• Page excerpt:
Currently barred from Pakistan due to his work in the region, journalist Willem Marx joins award-winning photographer Marc Wattrelot to discuss their project Balochistan at a Crossroads.
With access to foreign journalists all but non-existent, and permanent expulsion or physical intimidation often the price for transgressing its boundaries, Marx and Wattrelot offer a rare insight into an area that has become one of the most hermetic and dangerous on earth; in the process uncovering a conflict so often ignored or misunderstood by the world’s media, an unparalleled landscape without an audience to view it and a people who long for recognition whilst engaged in a constant fight for survival.
Chaired by Declan Walsh, The New York Times bureau chief for Pakistan. He started his career in foreign correspondence in Nairobi, Kenya, where he was based for five years covering sub-Saharan Africa for The Independent and a number of other outlets. He moved to Islamabad in 2004 as Pakistan/Afghanistan correspondent for The Guardian, and moved to The New York Times in January 2012.

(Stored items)

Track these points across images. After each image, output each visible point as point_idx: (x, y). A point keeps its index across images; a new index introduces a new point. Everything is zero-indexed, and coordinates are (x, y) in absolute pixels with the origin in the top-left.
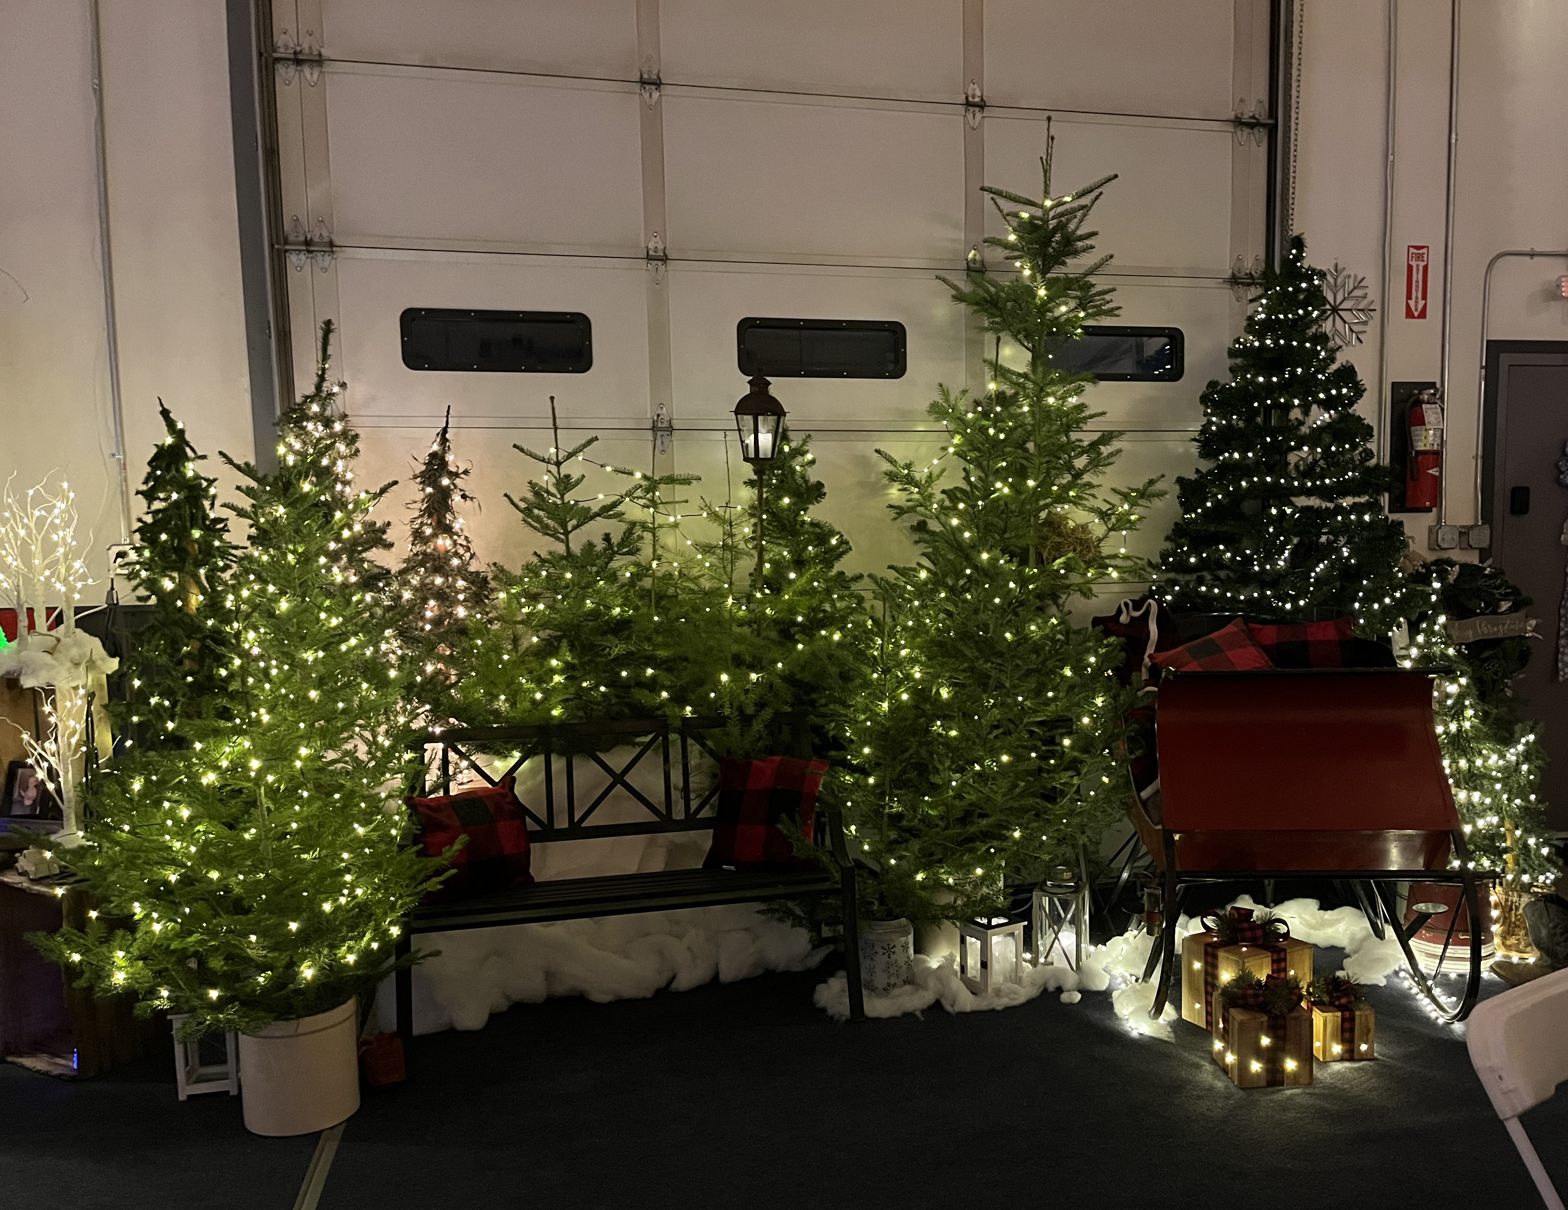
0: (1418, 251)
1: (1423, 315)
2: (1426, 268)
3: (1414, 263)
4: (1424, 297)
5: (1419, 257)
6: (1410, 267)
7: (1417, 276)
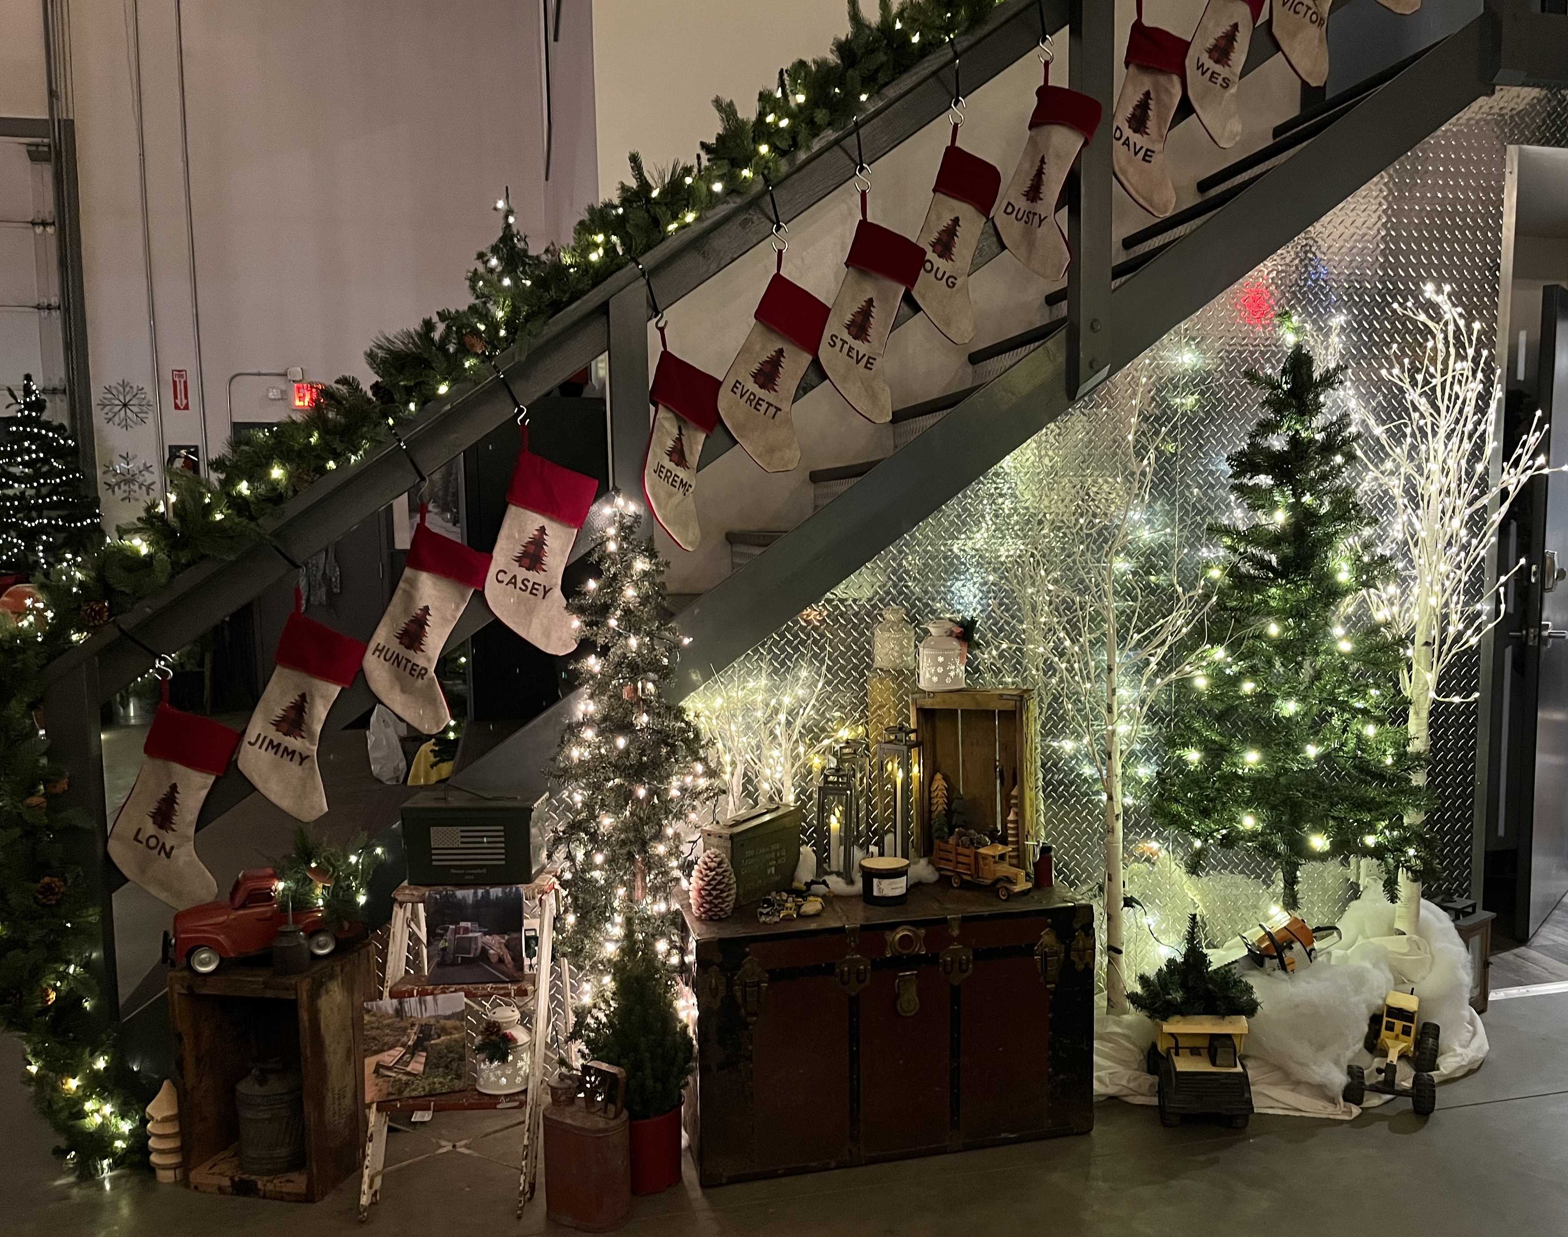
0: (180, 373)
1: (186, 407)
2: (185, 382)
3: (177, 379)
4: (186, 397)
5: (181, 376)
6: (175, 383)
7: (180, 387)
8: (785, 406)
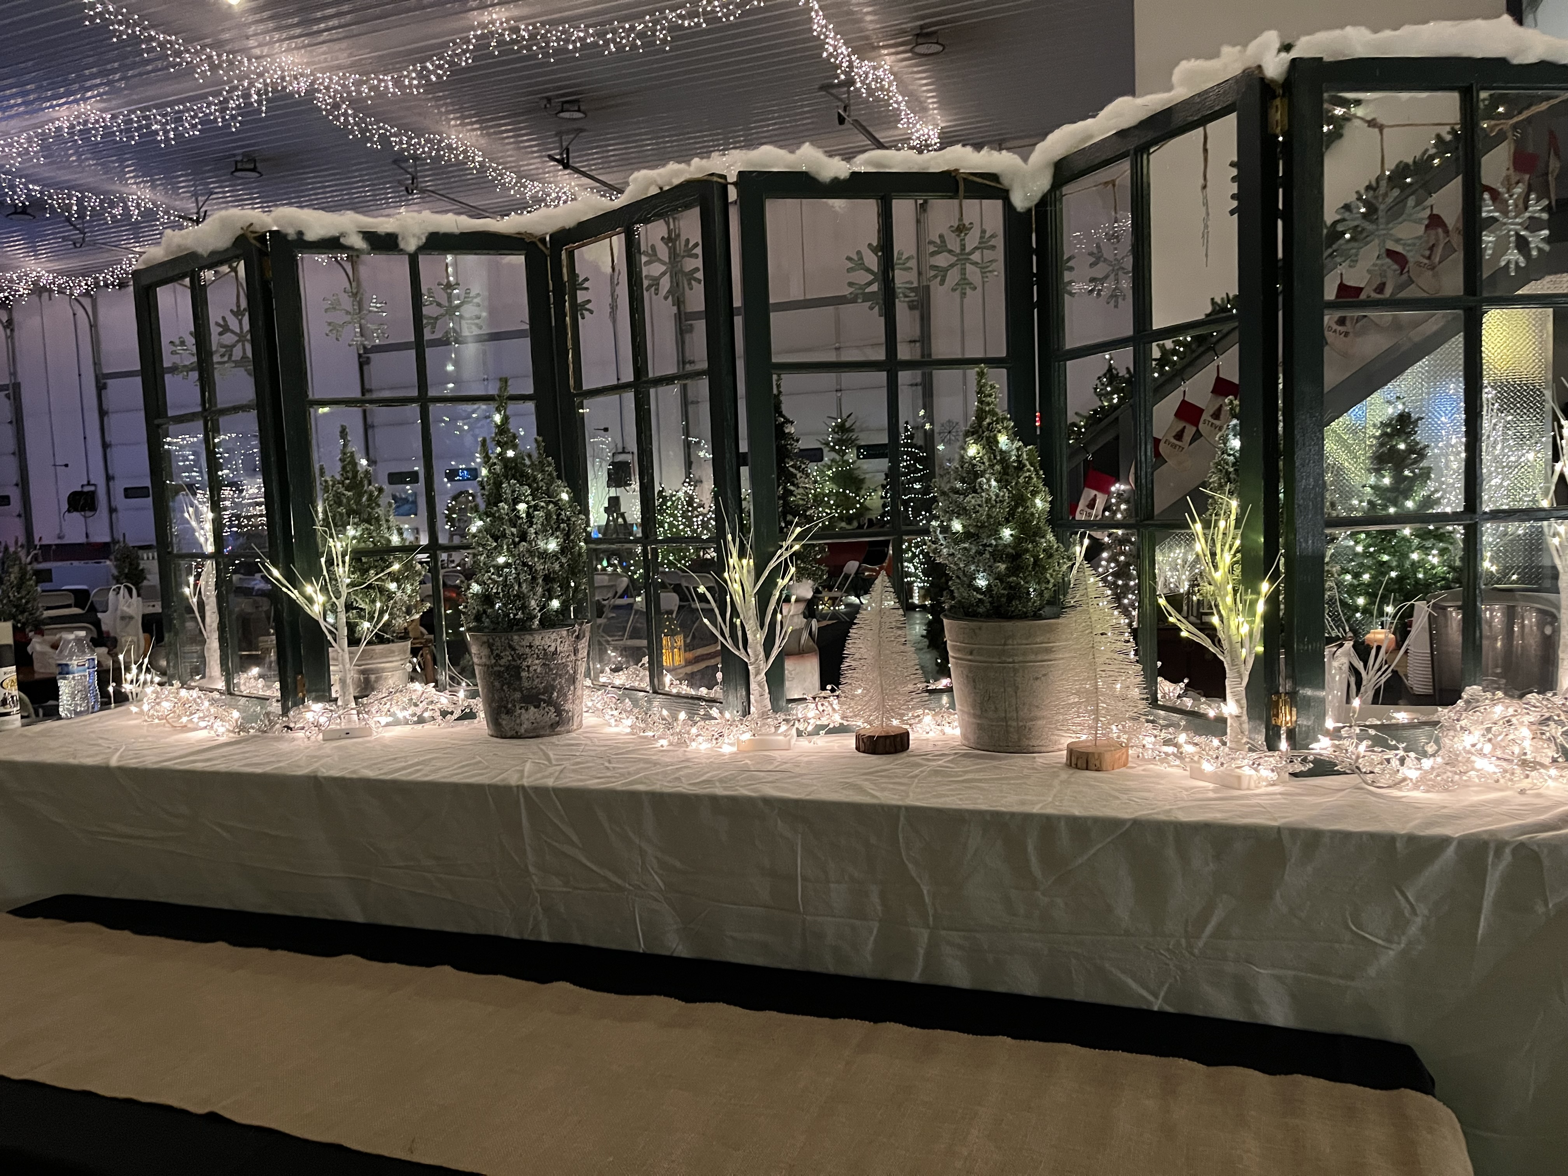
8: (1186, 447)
...
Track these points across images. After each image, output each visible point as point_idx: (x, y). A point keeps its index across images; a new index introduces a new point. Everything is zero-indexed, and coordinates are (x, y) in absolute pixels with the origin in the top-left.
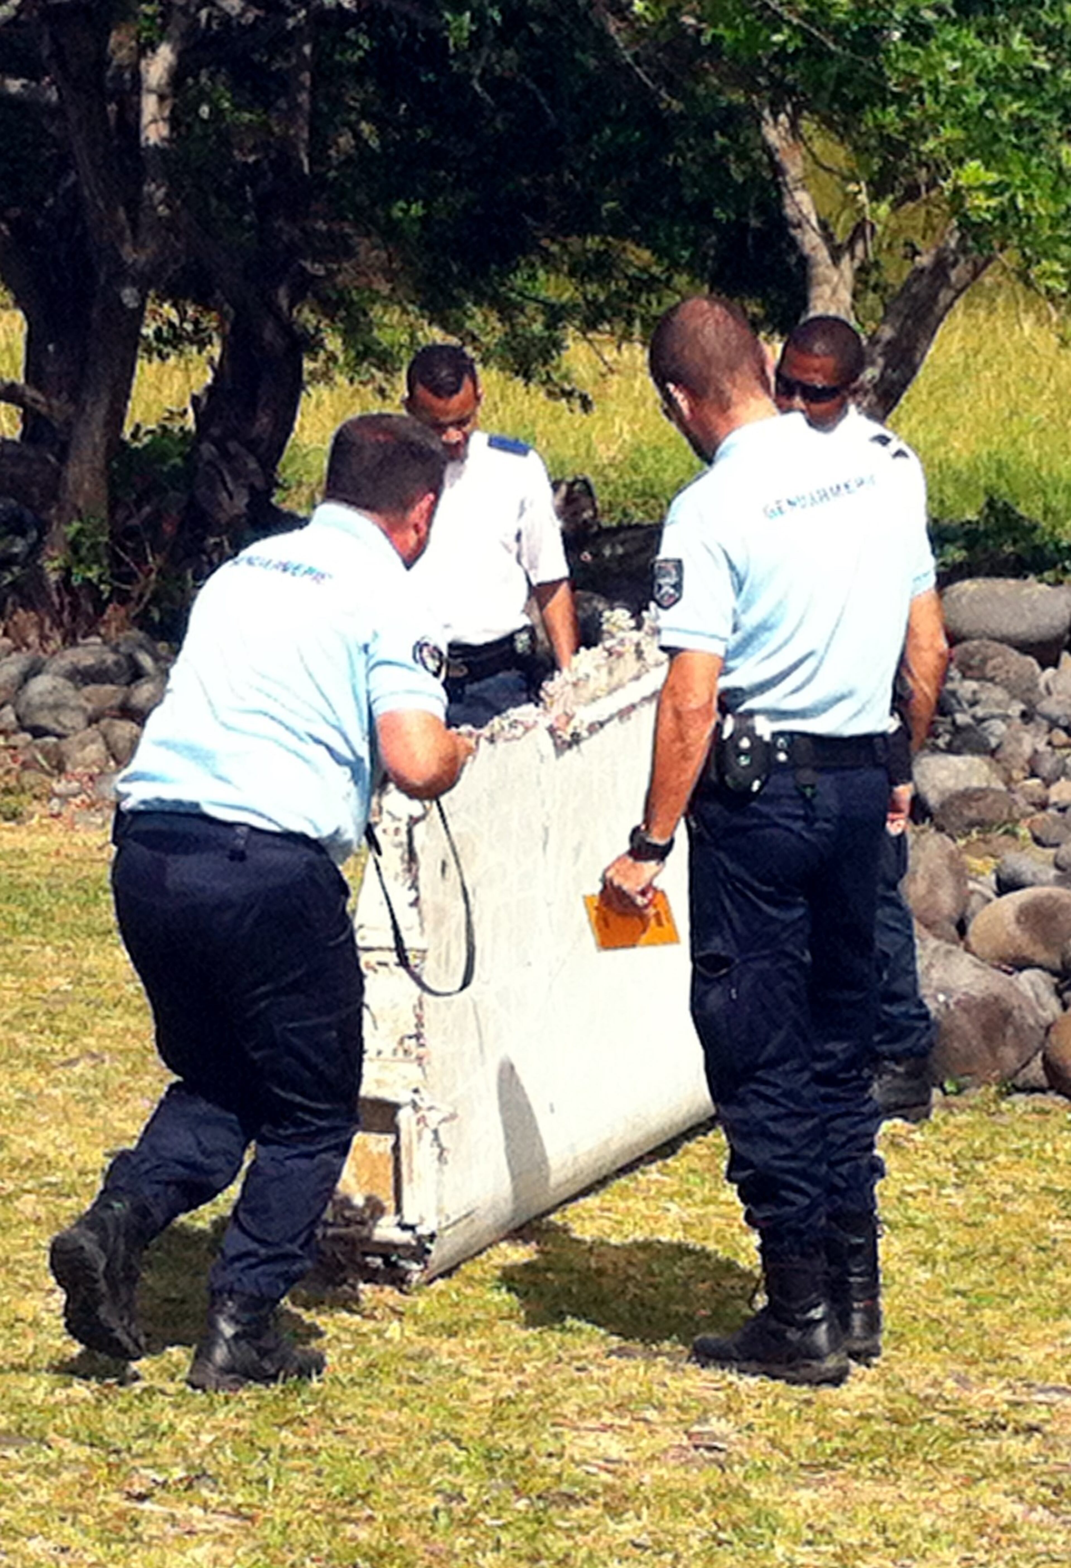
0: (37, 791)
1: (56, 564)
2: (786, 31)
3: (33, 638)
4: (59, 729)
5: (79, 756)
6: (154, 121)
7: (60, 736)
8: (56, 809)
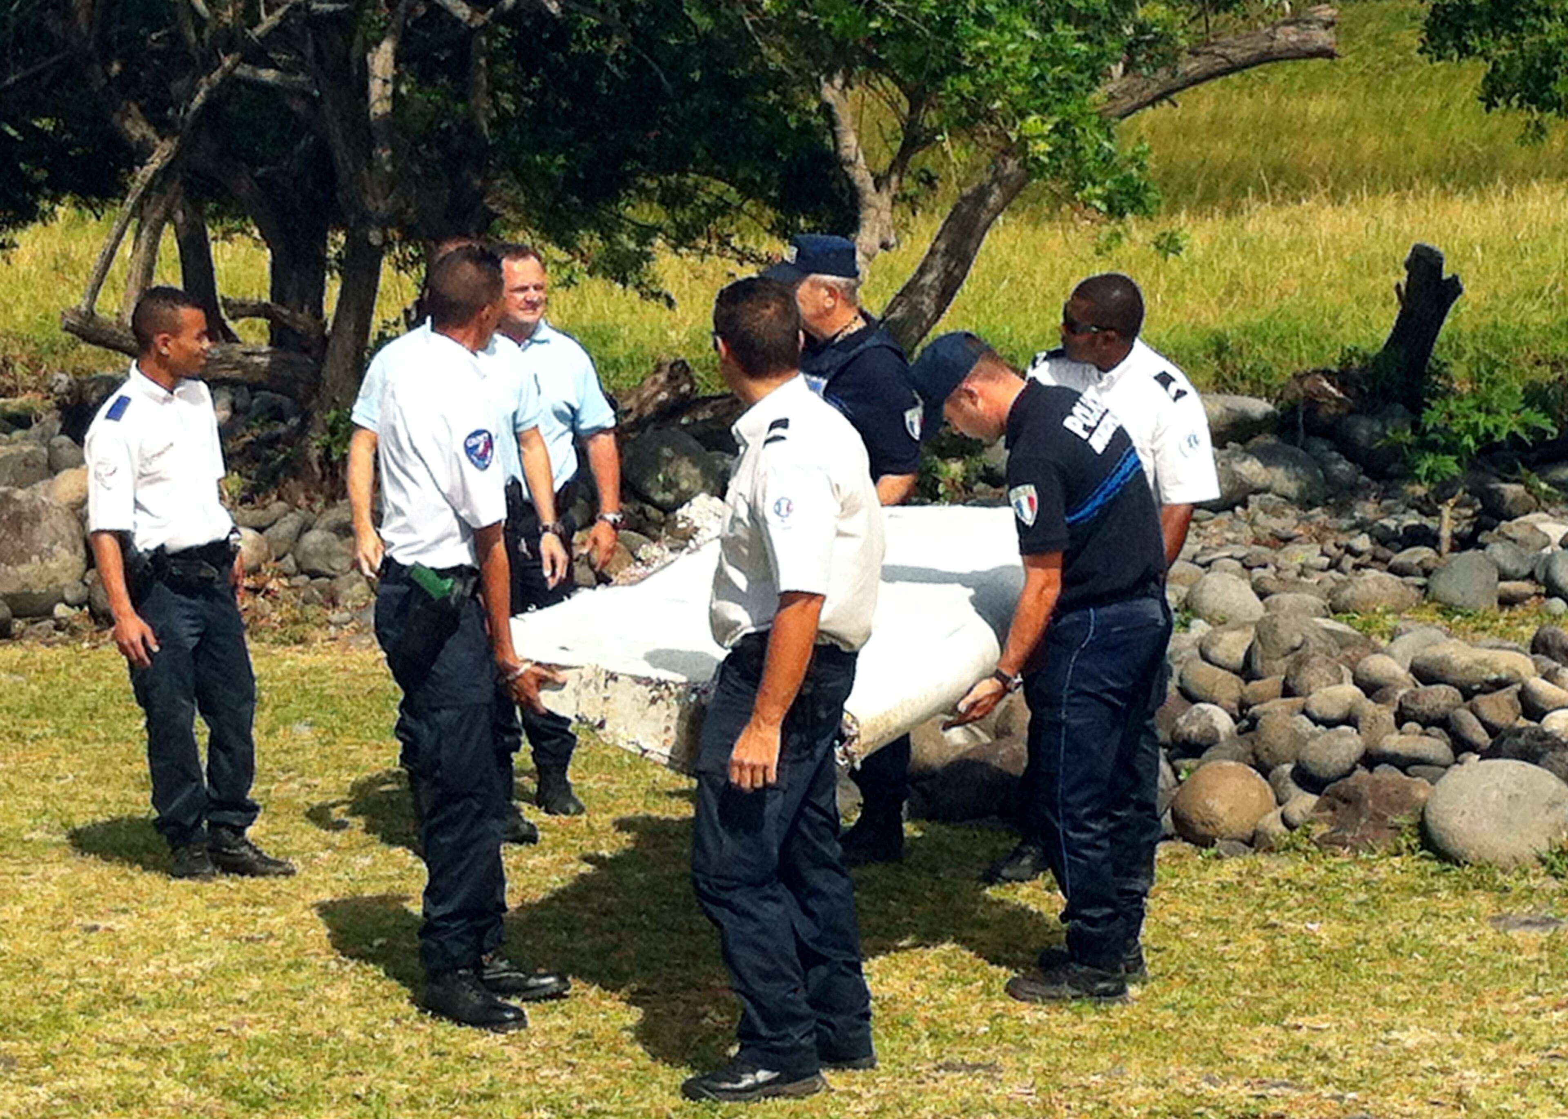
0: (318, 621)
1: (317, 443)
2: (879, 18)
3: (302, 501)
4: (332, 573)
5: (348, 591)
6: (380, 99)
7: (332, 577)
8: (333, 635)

• Problem set:
a) In the event description, when did Declan Walsh move to The New York Times?
b) Please write out the part of the event description starting at "Chaired by Declan" and ending at "in January 2012.".
None of the material is needed.

• Answer set:
a) January 2012

b)
Chaired by Declan Walsh, The New York Times bureau chief for Pakistan. He started his career in foreign correspondence in Nairobi, Kenya, where he was based for five years covering sub-Saharan Africa for The Independent and a number of other outlets. He moved to Islamabad in 2004 as Pakistan/Afghanistan correspondent for The Guardian, and moved to The New York Times in January 2012.